**Camera intrinsics data:**

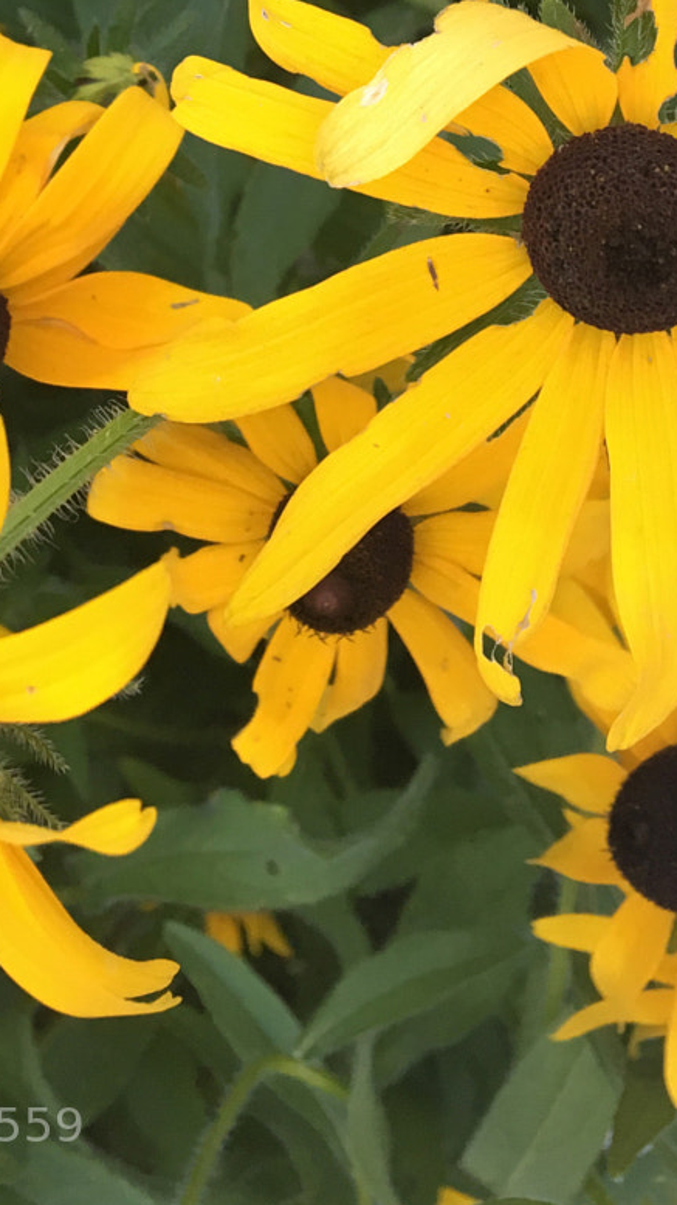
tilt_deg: -60.1
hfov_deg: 18.4
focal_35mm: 65
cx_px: 201
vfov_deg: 30.2
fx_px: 2077
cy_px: 8
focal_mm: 4.15
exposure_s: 1/30
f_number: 2.2
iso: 32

**Directive:**
Transcribe the records above exactly, without images.

**Your solution:**
tilt_deg: -60.1
hfov_deg: 18.4
focal_35mm: 65
cx_px: 201
vfov_deg: 30.2
fx_px: 2077
cy_px: 8
focal_mm: 4.15
exposure_s: 1/30
f_number: 2.2
iso: 32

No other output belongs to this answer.